Sometimes other things---very painful things---happen that we don't have any idea what the purpose could be. I've mentioned great loss in our lives over the last several months and one hit Kevin and I extremely hard. We only shared the details with a very select few people. For the most part it was kept private because I just didn't have the words. Though I still do not have complete understanding and have many unanswered questions for God, I am beginning to understand part of His plan. Just a few days before Labor Day and Kevin's family reunion, we suffered a very early miscarriage. At that point, we had BARELY even had time to wrap our brains around the fact that we were expecting number four. The only explanation I could come up with at the time was that I wasn't healthy enough to carry a baby full term since I had been having too many flare-ups and we've usually tried to time pregnancies when I've been flare free for at least six months. We felt that perhaps God was saving us some REAL heartache by it happening SO early....versus several months down the road. Now I understand that there was a bigger plan. I know it would have been nearly impossible to have handled a pregnancy all the way to full term with what we are dealing with, especially knowing that the last one resulted in 4.5 months of bed rest. It has been a tough emotional battle for me, especially knowing that our child would have been born just a month or so after our granddaughter. God's plans may not seem perfect TO me, but they are perfect FOR me. I can't see the big picture, the tapestry fully complete, but God can.

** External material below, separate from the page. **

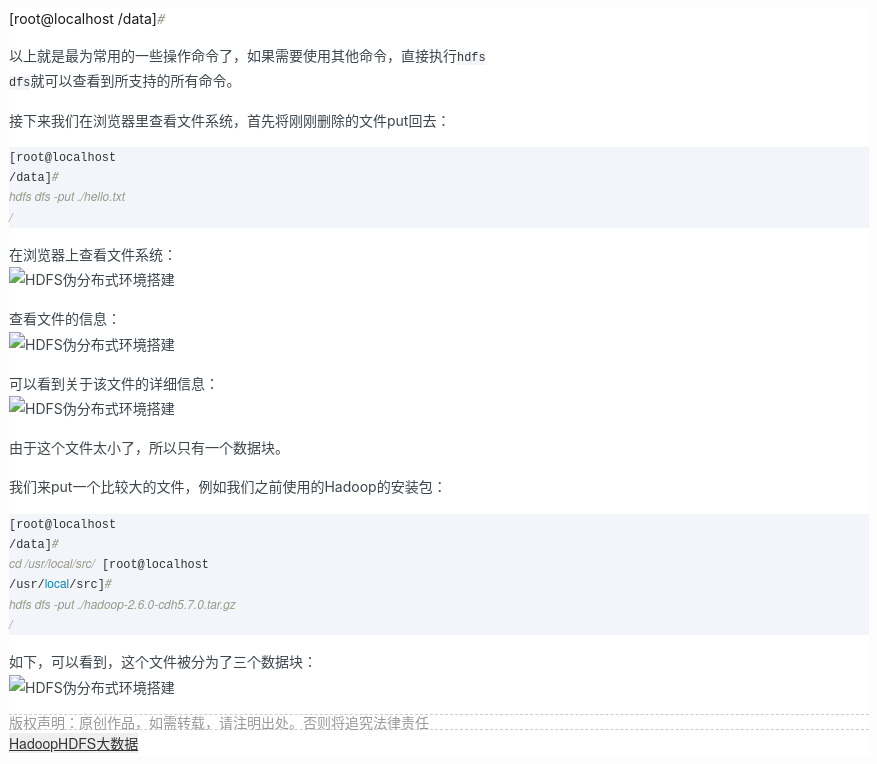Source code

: [root@localhost /data]<span class="hljs-comment" style="font-family:'Helvetica Neue', Helvetica, 'PingFang SC', 'Hiragino Sans GB', 'Microsoft YaHei', '微软雅黑', Arial, sans-serif;color:rgb(153,153,136);font-style:italic;"># </span></code></pre><p style="color:rgb(61,70,77);line-height:1.8;">以上就是最为常用的一些操作命令了，如果需要使用其他命令，直接执行<code style="font-family:Consolas, 'Liberation Mono', Menlo, Courier, monospace;line-height:1.6;color:rgb(51,51,51);background-color:rgb(242,245,249);">hdfs dfs</code>就可以查看到所支持的所有命令。</p><p style="color:rgb(61,70,77);line-height:1.8;">接下来我们在浏览器里查看文件系统，首先将刚刚删除的文件put回去：</p><pre style="font-family:Consolas, 'Liberation Mono', Menlo, Courier, monospace;line-height:1.45;color:rgb(86,116,130);background:rgb(242,245,249);"><code class="language-bash hljs" style="font-family:Consolas, 'Liberation Mono', Menlo, Courier, monospace;color:rgb(51,51,51);background-color:transparent;line-height:inherit;border:0px;">[root@localhost /data]<span class="hljs-comment" style="font-family:'Helvetica Neue', Helvetica, 'PingFang SC', 'Hiragino Sans GB', 'Microsoft YaHei', '微软雅黑', Arial, sans-serif;color:rgb(153,153,136);font-style:italic;"># hdfs dfs -put ./hello.txt /</span></code></pre><p style="color:rgb(61,70,77);line-height:1.8;">在浏览器上查看文件系统：<br><img src="http://i2.51cto.com/images/blog/201803/24/2d7fe35badc18dcbf60fe616d42e53c2.png?x-oss-process=image/watermark,size_16,text_QDUxQ1RP5Y2a5a6i,color_FFFFFF,t_100,g_se,x_10,y_10,shadow_90,type_ZmFuZ3poZW5naGVpdGk=" alt="HDFS伪分布式环境搭建" style="border:none;"></p><p style="color:rgb(61,70,77);line-height:1.8;">查看文件的信息：<br><img src="http://i2.51cto.com/images/blog/201803/24/9723de29ea509a7af075e177a46bc826.png?x-oss-process=image/watermark,size_16,text_QDUxQ1RP5Y2a5a6i,color_FFFFFF,t_100,g_se,x_10,y_10,shadow_90,type_ZmFuZ3poZW5naGVpdGk=" alt="HDFS伪分布式环境搭建" style="border:none;"></p><p style="color:rgb(61,70,77);line-height:1.8;">可以看到关于该文件的详细信息：<br><img src="http://i2.51cto.com/images/blog/201803/24/a82b8faf1327b0830c0999b805ff74a3.png?x-oss-process=image/watermark,size_16,text_QDUxQ1RP5Y2a5a6i,color_FFFFFF,t_100,g_se,x_10,y_10,shadow_90,type_ZmFuZ3poZW5naGVpdGk=" alt="HDFS伪分布式环境搭建" style="border:none;"></p><p style="color:rgb(61,70,77);line-height:1.8;">由于这个文件太小了，所以只有一个数据块。</p><p style="color:rgb(61,70,77);line-height:1.8;">我们来put一个比较大的文件，例如我们之前使用的Hadoop的安装包：</p><pre style="font-family:Consolas, 'Liberation Mono', Menlo, Courier, monospace;line-height:1.45;color:rgb(86,116,130);background:rgb(242,245,249);"><code class="language-bash hljs" style="font-family:Consolas, 'Liberation Mono', Menlo, Courier, monospace;color:rgb(51,51,51);background-color:transparent;line-height:inherit;border:0px;">[root@localhost /data]<span class="hljs-comment" style="font-family:'Helvetica Neue', Helvetica, 'PingFang SC', 'Hiragino Sans GB', 'Microsoft YaHei', '微软雅黑', Arial, sans-serif;color:rgb(153,153,136);font-style:italic;"># cd /usr/local/src/</span>
[root@localhost /usr/<span class="hljs-built_in" style="font-family:'Helvetica Neue', Helvetica, 'PingFang SC', 'Hiragino Sans GB', 'Microsoft YaHei', '微软雅黑', Arial, sans-serif;color:rgb(0,134,179);">local</span>/src]<span class="hljs-comment" style="font-family:'Helvetica Neue', Helvetica, 'PingFang SC', 'Hiragino Sans GB', 'Microsoft YaHei', '微软雅黑', Arial, sans-serif;color:rgb(153,153,136);font-style:italic;"># hdfs dfs -put ./hadoop-2.6.0-cdh5.7.0.tar.gz /</span></code></pre><p style="color:rgb(61,70,77);line-height:1.8;">如下，可以看到，这个文件被分为了三个数据块：<br><img src="http://i2.51cto.com/images/blog/201803/24/d95d4e22fa0735255dc50f1010e4c7d8.png?x-oss-process=image/watermark,size_16,text_QDUxQ1RP5Y2a5a6i,color_FFFFFF,t_100,g_se,x_10,y_10,shadow_90,type_ZmFuZ3poZW5naGVpdGk=" alt="HDFS伪分布式环境搭建" style="border:none;"></p></div></div><div class="artical-copyright" style="font-family:'Helvetica Neue', Helvetica, 'PingFang SC', 'Hiragino Sans GB', 'Microsoft YaHei', '微软雅黑', Arial, sans-serif;color:rgb(153,153,153);line-height:1;border-top:1px dashed rgb(204,204,204);border-bottom:1px dashed rgb(204,204,204);font-size:14px;text-align:left;">版权声明：原创作品，如需转载，请注明出处。否则将追究法律责任</div><div class="for-tag" style="font-family:'Helvetica Neue', Helvetica, 'PingFang SC', 'Hiragino Sans GB', 'Microsoft YaHei', '微软雅黑', Arial, sans-serif;color:rgb(51,51,51);font-size:14px;text-align:left;"><span style="line-height:26px;color:rgb(144,144,144);background:rgb(239,239,239);"><a href="http://blog.51cto.com/search/result?q=Hadoop" rel="nofollow" style="color:rgb(51,51,51);">Hadoop</a></span><span style="line-height:26px;color:rgb(144,144,144);background:rgb(239,239,239);"><a href="http://blog.51cto.com/search/result?q=HDFS" rel="nofollow" style="color:rgb(51,51,51);">HDFS</a></span><span style="line-height:26px;color:rgb(144,144,144);background:rgb(239,239,239);"><a href="http://blog.51cto.com/search/result?q=%E5%A4%A7%E6%95%B0%E6%8D%AE" rel="nofollow" style="color:rgb(51,51,51);">大数据</a></span></div>            </div>
                </div>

I'm still battling minute by minute to keep my head above water. I'm on a roller coaster like no other. I am failing at keeping things together many days, but some minutes are purely amazing and we are doing our best to wrap ourselves up in those. I easily fall apart. I easily get angry and people irritate me more than normal with their petty complaints or how they live their lives with no regard to Christ. Normal. Struggling....but normal. I just know that every single time I've been at my lowest breaking point, God has come through in one form or another. I will continue to hold onto that. There is NO other choice for myself or our family.